→ **TRY IT**
Copy every record verbatim but exclude the pictures.

+++ DATA TO EXAMINE +++

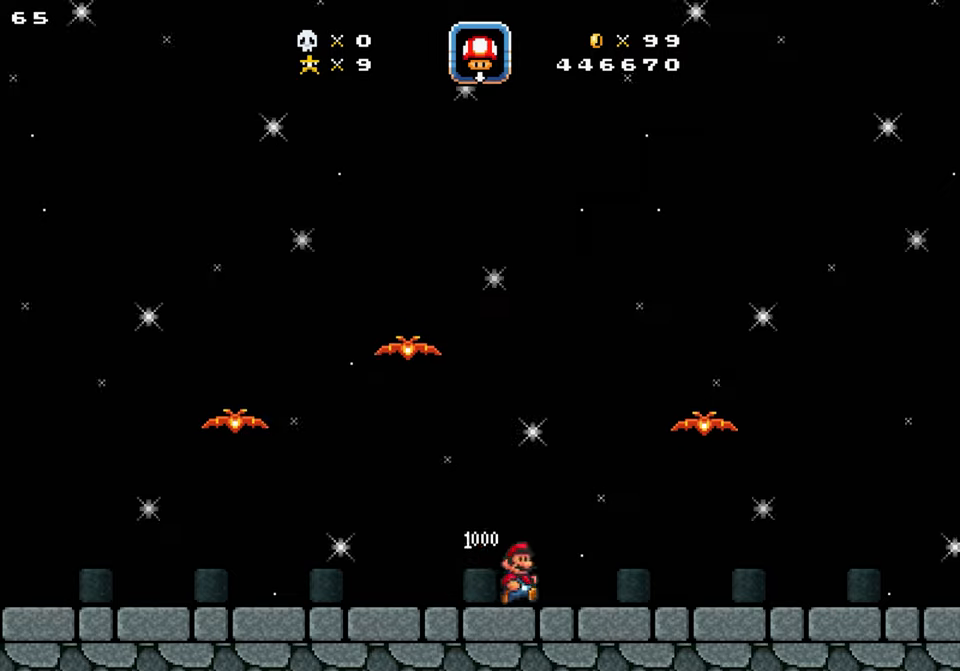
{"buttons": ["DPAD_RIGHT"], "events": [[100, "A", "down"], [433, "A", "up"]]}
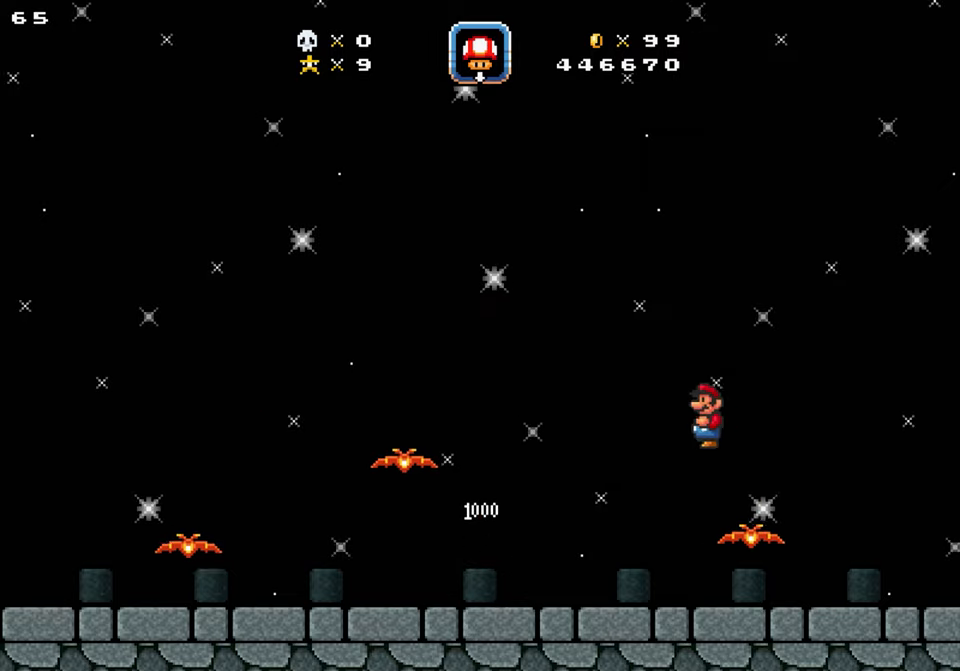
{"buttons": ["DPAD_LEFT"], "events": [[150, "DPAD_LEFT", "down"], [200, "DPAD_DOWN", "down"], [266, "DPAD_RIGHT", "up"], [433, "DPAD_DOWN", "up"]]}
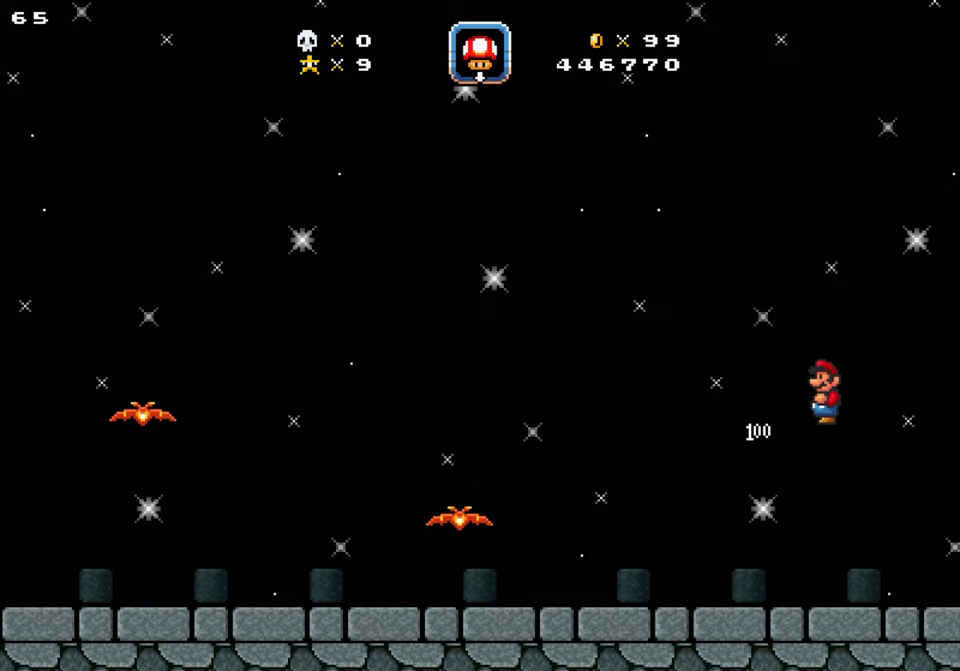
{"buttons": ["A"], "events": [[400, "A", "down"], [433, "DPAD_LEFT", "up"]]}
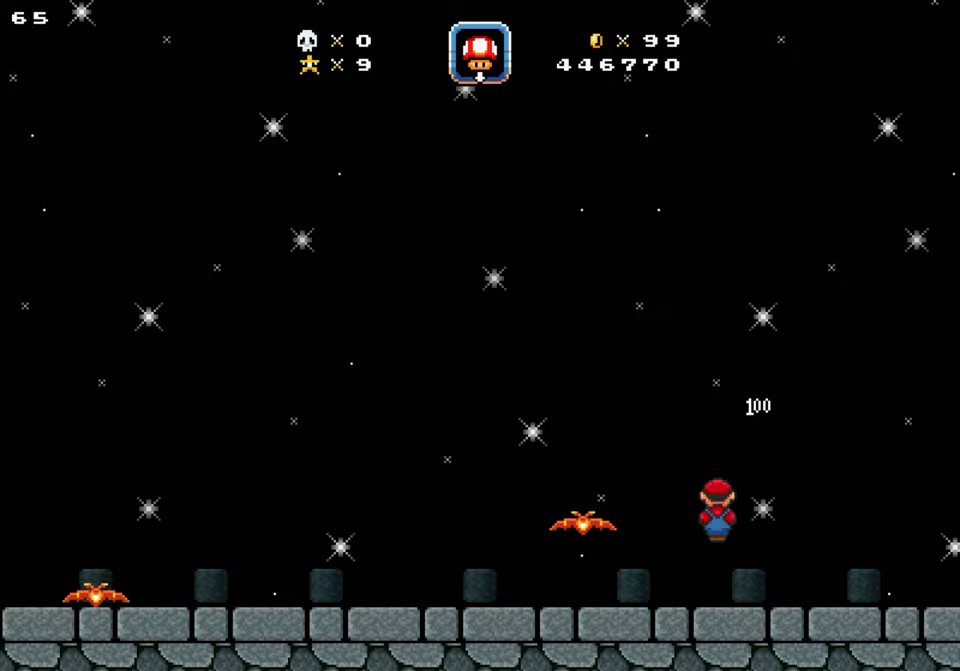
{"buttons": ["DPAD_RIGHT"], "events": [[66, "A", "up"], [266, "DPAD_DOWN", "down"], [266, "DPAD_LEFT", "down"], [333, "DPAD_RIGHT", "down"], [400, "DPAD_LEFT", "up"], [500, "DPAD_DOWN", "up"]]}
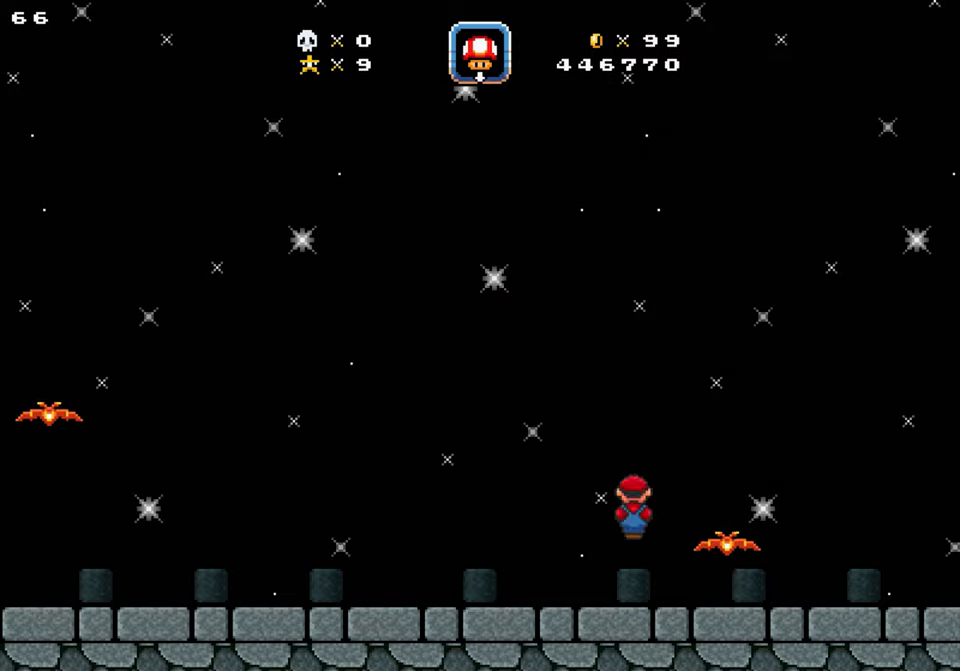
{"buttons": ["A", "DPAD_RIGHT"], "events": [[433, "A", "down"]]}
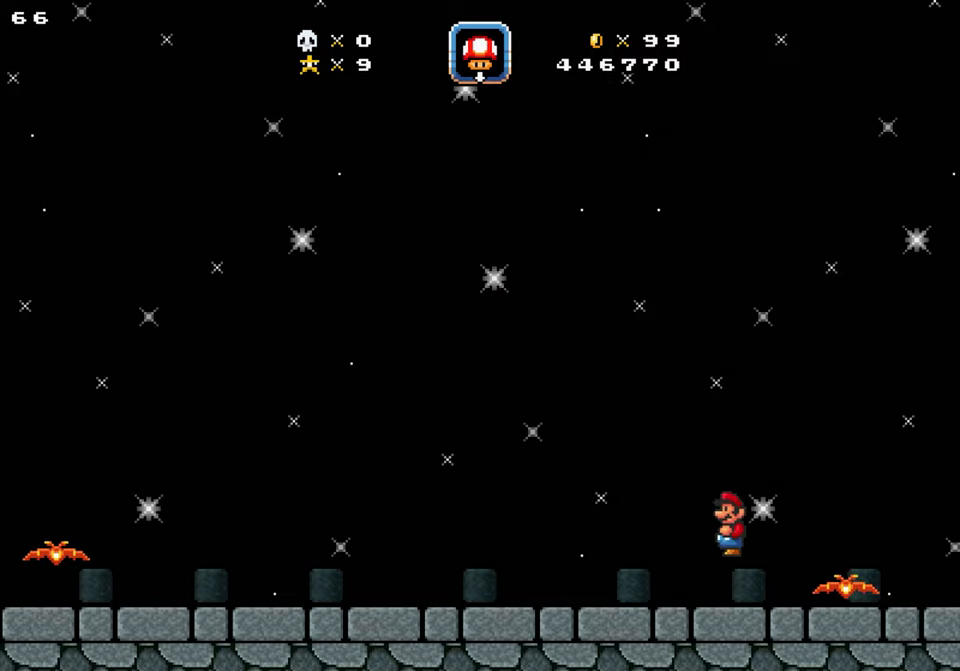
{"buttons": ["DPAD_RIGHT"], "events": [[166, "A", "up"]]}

+++

→ **EXERCISE RESULT**
{"buttons": ["DPAD_RIGHT"], "events": [[100, "A", "down"], [433, "A", "up"]]}
{"buttons": ["DPAD_LEFT"], "events": [[150, "DPAD_LEFT", "down"], [200, "DPAD_DOWN", "down"], [266, "DPAD_RIGHT", "up"], [433, "DPAD_DOWN", "up"]]}
{"buttons": ["A"], "events": [[400, "A", "down"], [433, "DPAD_LEFT", "up"]]}
{"buttons": ["DPAD_RIGHT"], "events": [[66, "A", "up"], [266, "DPAD_DOWN", "down"], [266, "DPAD_LEFT", "down"], [333, "DPAD_RIGHT", "down"], [400, "DPAD_LEFT", "up"], [500, "DPAD_DOWN", "up"]]}
{"buttons": ["A", "DPAD_RIGHT"], "events": [[433, "A", "down"]]}
{"buttons": ["DPAD_RIGHT"], "events": [[166, "A", "up"]]}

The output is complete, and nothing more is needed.